== TASK DETAILS ==
Return exactly those lines of the material below that fall between the line holding "- Nombre de host" and the line holding "Bytes e String", inclusive.

TASK MATERIAL START

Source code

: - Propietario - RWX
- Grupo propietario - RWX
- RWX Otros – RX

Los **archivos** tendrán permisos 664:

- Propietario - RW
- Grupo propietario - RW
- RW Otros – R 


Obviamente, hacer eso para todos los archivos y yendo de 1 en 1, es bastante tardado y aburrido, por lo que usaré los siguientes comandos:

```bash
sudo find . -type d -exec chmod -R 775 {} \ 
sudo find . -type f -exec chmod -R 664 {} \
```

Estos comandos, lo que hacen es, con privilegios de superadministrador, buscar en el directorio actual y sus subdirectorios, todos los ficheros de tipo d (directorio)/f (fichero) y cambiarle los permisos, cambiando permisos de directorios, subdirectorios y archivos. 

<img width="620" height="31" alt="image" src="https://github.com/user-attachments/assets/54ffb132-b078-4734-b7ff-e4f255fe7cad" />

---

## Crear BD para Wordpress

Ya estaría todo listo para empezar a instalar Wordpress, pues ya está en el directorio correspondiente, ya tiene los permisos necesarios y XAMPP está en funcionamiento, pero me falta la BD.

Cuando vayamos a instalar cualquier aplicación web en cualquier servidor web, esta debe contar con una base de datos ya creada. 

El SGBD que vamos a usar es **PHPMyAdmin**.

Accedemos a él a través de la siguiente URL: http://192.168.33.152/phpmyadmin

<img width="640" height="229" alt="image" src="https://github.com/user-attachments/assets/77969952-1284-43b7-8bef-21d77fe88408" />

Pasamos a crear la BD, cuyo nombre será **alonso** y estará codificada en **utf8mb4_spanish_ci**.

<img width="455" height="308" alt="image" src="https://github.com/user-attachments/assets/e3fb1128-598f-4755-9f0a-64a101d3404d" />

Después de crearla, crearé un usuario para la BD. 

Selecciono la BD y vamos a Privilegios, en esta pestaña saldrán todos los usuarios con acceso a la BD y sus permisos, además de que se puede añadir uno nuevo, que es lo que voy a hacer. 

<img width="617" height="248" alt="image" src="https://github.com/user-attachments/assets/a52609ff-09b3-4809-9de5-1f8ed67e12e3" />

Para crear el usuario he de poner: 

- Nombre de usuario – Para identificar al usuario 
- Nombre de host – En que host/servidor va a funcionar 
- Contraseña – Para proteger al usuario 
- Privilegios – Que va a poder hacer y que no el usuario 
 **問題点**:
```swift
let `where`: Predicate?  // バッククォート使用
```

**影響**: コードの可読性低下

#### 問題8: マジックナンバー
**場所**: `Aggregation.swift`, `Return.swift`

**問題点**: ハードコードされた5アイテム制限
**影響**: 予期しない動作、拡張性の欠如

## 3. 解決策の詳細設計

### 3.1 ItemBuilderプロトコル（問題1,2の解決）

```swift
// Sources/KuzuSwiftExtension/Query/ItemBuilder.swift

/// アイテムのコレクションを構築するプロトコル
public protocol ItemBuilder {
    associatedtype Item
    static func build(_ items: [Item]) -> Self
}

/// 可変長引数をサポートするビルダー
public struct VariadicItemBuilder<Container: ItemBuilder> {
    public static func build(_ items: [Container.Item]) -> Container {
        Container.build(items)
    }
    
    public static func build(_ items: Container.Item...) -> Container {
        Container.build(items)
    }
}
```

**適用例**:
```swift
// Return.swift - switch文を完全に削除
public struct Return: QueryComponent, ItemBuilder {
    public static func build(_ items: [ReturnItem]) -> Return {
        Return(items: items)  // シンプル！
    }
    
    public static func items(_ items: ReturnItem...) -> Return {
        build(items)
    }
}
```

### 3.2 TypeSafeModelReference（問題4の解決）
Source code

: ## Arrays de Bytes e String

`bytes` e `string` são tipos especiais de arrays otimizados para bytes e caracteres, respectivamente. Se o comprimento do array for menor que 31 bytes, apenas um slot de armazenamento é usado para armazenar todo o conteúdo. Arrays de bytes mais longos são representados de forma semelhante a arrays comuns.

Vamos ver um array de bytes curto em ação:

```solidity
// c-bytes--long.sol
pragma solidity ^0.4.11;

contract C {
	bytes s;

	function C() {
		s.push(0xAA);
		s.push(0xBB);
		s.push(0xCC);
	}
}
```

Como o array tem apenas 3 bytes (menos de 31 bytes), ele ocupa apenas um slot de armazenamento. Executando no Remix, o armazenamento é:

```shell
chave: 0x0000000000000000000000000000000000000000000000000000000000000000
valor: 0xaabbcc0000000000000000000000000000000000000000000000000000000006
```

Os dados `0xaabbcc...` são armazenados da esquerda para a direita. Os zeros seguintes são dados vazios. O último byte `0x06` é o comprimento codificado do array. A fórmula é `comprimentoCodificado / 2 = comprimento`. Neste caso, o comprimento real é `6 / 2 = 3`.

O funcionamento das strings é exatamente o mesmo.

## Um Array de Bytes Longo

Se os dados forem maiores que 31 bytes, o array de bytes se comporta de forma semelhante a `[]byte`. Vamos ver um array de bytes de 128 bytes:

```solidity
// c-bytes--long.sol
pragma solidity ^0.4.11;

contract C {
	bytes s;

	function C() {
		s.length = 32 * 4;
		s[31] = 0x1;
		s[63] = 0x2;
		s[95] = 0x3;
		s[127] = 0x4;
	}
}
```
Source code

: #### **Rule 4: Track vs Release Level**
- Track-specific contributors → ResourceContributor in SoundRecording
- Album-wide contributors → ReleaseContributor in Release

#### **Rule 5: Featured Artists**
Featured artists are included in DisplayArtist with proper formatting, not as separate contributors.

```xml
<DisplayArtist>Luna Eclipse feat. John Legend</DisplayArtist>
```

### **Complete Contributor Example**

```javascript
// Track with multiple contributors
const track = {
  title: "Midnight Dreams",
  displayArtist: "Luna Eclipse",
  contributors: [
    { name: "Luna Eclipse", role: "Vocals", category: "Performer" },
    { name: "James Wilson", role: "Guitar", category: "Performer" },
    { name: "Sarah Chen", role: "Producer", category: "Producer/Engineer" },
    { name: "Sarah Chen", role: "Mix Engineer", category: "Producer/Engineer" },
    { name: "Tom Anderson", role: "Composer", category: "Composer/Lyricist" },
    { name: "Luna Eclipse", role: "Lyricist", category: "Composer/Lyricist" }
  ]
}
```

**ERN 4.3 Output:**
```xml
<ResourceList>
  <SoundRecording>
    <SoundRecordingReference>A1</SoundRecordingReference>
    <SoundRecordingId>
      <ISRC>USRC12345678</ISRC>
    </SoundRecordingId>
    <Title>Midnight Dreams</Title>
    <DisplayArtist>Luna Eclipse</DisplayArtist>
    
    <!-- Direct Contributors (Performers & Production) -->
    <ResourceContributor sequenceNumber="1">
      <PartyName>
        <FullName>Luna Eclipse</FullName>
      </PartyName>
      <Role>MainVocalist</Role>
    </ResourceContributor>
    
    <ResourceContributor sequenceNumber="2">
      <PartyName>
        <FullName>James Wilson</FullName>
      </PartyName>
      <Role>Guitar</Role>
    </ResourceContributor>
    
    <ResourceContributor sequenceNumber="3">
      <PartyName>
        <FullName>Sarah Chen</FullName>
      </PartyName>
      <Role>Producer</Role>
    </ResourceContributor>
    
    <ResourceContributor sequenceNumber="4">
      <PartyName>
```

TASK MATERIAL END

== SOLVED PROBLEM ==
- Nombre de host – En que host/servidor va a funcionar 
- Contraseña – Para proteger al usuario 
- Privilegios – Que va a poder hacer y que no el usuario 
 **問題点**:
```swift
let `where`: Predicate?  // バッククォート使用
```

**影響**: コードの可読性低下

#### 問題8: マジックナンバー
**場所**: `Aggregation.swift`, `Return.swift`

**問題点**: ハードコードされた5アイテム制限
**影響**: 予期しない動作、拡張性の欠如

## 3. 解決策の詳細設計

### 3.1 ItemBuilderプロトコル（問題1,2の解決）

```swift
// Sources/KuzuSwiftExtension/Query/ItemBuilder.swift

/// アイテムのコレクションを構築するプロトコル
public protocol ItemBuilder {
    associatedtype Item
    static func build(_ items: [Item]) -> Self
}

/// 可変長引数をサポートするビルダー
public struct VariadicItemBuilder<Container: ItemBuilder> {
    public static func build(_ items: [Container.Item]) -> Container {
        Container.build(items)
    }
    
    public static func build(_ items: Container.Item...) -> Container {
        Container.build(items)
    }
}
```

**適用例**:
```swift
// Return.swift - switch文を完全に削除
public struct Return: QueryComponent, ItemBuilder {
    public static func build(_ items: [ReturnItem]) -> Return {
        Return(items: items)  // シンプル！
    }
    
    public static func items(_ items: ReturnItem...) -> Return {
        build(items)
    }
}
```

### 3.2 TypeSafeModelReference（問題4の解決）
Source code

: ## Arrays de Bytes e String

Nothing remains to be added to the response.